- [Problem description]:
Please reproduce the passage of the Seyfert galaxy survey text from "It provides a" up to and including "keV iron core.".

An XMM-Newton survey of broad iron lines in Seyfert galaxies

TL;DR

This study analyzes X-ray spectra of Seyfert galaxies to characterize their iron K emission, finding broad components likely originating from accretion disks and highlighting the impact of ionized absorption.

Contribution

It provides a detailed spectral analysis of 26 Seyfert galaxies, demonstrating the prevalence of broad iron lines and evaluating models including relativistic disks and ionized absorption.

Findings

Most spectra show a narrow 6.4 keV iron core.

About two-thirds exhibit broadened iron emission.

Relativistic disk models fit the data better than simple Gaussian models.

Abstract

We present an analysis of the X-ray spectra of a sample of 37 observations of 26 Seyfert galaxies observed by XMM-Newton in order to characterize their iron K emission. All objects show evidence for iron line emission in the 6-7 keV band. A narrow core at 6.4 keV is seen almost universally in the spectra, and we model this using a neutral Compton reflection component, assumed to be associated with distant, optically thick material such as the molecular torus. Once this, and absorption by a zone of ionized gas in the line-of-sight is accounted for, less than half of the sample observations show an acceptable fit. Approximately 2/3 of the sample shows evidence for further, broadened emission in the iron K-band. When modeled with a Gaussian, the inferred energy is close to that expected for neutral iron, with a slight redshift, with an average velocity width of ~0.1c. The mean parameters are consistent with previous ASCA results and support the idea that the broad components can be associated with the accretion disk. Before proceeding to that conclusion, we test an alternative model comprising a blend of 3-4 narrow, unshifted emission lines (including the 6.4 keV core), together with 1-2 zones of highly ionized gas in the line-of-sight. Around 1/3 of the objects are not adequately fit by this model, and in general better fits are obtained with a relativistic disk line model, which has fewer free parameters. Nonetheless we find that absorption by ionized gas affects the spectrum above 2.5 keV in approximately half the sample. There is evidence for multiple ionized zones in at least 3 objects, but in all those cases a blurred reflector is required in addition to the complex absorption. (truncated)

(Records from a data collection)
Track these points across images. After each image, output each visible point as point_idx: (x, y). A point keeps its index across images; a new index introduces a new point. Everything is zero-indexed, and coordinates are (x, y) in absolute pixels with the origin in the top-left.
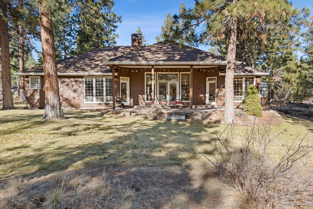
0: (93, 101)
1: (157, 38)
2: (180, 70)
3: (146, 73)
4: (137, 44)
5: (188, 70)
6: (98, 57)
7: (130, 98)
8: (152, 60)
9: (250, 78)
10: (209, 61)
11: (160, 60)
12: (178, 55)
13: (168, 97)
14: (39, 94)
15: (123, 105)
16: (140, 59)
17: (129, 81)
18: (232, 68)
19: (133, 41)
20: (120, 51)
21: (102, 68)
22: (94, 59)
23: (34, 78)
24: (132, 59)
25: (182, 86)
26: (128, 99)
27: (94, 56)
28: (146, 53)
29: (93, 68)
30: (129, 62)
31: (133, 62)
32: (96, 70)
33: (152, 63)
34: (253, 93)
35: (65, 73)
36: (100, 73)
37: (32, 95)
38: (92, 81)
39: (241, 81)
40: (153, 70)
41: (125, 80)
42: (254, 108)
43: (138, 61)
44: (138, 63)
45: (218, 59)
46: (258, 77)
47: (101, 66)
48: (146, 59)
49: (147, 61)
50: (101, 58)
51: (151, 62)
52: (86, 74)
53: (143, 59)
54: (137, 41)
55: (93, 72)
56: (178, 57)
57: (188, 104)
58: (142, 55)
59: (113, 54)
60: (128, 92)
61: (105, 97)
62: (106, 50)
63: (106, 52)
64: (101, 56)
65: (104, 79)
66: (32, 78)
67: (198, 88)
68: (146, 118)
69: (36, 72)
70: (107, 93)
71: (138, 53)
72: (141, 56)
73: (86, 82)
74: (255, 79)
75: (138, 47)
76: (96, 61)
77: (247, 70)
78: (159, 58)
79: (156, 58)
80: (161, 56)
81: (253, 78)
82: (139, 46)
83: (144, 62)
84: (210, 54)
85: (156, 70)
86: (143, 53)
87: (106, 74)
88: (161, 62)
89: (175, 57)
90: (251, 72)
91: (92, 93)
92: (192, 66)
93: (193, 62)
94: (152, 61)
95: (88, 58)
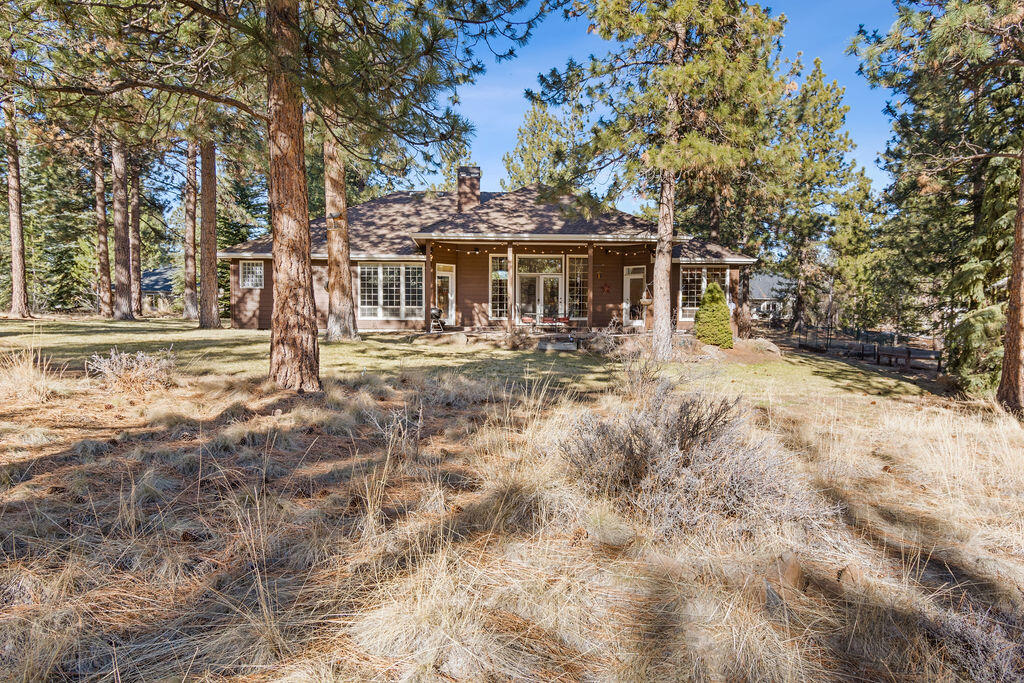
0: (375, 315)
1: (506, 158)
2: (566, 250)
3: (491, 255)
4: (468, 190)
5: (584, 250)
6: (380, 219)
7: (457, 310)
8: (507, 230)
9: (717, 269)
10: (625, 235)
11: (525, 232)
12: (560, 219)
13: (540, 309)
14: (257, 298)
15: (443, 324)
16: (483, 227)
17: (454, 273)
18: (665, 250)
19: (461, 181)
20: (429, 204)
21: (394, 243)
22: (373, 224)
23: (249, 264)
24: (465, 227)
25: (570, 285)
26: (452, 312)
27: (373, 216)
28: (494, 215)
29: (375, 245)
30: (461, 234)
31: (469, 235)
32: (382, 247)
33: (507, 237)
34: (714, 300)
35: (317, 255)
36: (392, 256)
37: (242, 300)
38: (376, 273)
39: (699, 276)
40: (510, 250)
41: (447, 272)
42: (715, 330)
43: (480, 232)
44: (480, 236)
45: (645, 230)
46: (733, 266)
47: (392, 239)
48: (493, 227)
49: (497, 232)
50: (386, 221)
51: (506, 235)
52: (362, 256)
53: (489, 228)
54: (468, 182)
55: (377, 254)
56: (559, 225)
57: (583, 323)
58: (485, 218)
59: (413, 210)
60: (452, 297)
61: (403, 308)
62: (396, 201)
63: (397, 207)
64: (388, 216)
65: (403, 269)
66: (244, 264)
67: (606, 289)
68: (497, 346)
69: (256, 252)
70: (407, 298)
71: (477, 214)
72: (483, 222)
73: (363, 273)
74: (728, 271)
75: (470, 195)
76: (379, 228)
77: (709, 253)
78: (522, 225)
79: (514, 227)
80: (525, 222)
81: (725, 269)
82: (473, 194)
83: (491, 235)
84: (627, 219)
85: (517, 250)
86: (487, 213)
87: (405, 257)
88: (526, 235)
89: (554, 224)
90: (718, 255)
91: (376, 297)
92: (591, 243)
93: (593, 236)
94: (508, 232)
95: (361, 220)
* * *
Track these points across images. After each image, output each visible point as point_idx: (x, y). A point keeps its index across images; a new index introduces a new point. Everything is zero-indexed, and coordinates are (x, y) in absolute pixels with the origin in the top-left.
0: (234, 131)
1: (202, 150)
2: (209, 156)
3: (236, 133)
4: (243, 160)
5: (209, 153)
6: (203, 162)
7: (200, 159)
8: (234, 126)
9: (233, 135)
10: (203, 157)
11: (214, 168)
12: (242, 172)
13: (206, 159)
...
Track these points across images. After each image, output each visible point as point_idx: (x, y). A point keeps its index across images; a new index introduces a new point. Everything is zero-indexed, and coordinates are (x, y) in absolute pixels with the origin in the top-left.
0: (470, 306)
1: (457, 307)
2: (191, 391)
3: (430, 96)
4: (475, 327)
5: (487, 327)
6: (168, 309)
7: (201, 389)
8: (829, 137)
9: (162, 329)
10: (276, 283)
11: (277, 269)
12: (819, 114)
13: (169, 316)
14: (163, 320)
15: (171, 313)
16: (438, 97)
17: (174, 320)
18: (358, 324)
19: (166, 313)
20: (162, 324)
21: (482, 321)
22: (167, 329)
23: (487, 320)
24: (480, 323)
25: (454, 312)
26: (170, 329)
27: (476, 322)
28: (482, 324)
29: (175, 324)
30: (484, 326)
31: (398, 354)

- [Expected answer]:
It provides a detailed spectral analysis of 26 Seyfert galaxies, demonstrating the prevalence of broad iron lines and evaluating models including relativistic disks and ionized absorption.

Findings

Most spectra show a narrow 6.4 keV iron core.